Prompt:
Work out the count of lines in the material where the string "knee" shows up, and reply with it alone.

Records for this task:

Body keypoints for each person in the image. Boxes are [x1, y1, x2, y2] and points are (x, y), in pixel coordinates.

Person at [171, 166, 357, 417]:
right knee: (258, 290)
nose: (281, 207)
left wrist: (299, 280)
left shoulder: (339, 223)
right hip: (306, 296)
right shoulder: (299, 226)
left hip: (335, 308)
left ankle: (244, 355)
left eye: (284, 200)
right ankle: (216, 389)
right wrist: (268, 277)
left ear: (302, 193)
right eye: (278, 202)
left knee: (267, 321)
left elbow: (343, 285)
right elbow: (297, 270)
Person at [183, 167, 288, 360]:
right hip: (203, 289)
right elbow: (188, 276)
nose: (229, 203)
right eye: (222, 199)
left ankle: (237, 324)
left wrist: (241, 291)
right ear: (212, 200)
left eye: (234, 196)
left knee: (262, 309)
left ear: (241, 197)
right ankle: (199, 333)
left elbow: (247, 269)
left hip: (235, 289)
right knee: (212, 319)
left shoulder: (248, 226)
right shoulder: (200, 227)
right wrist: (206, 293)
---
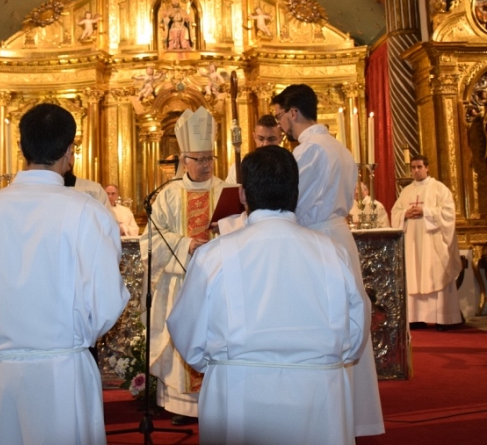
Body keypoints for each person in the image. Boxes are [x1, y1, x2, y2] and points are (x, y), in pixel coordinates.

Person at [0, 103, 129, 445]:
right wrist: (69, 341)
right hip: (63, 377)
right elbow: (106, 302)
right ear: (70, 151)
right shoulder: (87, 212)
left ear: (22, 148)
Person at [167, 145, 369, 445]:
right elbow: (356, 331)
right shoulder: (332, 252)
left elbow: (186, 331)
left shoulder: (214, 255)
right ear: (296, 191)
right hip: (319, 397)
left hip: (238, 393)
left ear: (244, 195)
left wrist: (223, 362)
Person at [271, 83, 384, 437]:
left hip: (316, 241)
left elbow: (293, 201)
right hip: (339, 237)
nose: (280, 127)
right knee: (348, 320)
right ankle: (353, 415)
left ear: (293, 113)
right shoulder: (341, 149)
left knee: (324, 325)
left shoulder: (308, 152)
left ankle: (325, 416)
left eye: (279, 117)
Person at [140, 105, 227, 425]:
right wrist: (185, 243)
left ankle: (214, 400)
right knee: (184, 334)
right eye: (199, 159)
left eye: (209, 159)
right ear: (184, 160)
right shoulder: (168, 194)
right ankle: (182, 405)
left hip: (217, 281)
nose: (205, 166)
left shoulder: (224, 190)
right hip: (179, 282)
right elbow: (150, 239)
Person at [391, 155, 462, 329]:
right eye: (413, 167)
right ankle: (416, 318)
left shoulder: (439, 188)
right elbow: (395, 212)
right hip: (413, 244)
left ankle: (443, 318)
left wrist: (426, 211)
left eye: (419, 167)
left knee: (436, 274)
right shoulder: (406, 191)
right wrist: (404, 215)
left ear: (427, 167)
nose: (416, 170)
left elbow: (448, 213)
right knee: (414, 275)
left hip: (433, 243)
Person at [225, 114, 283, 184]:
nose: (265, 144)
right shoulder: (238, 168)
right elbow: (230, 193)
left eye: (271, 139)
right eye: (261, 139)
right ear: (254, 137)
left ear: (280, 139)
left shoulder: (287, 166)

Finished exercise:
9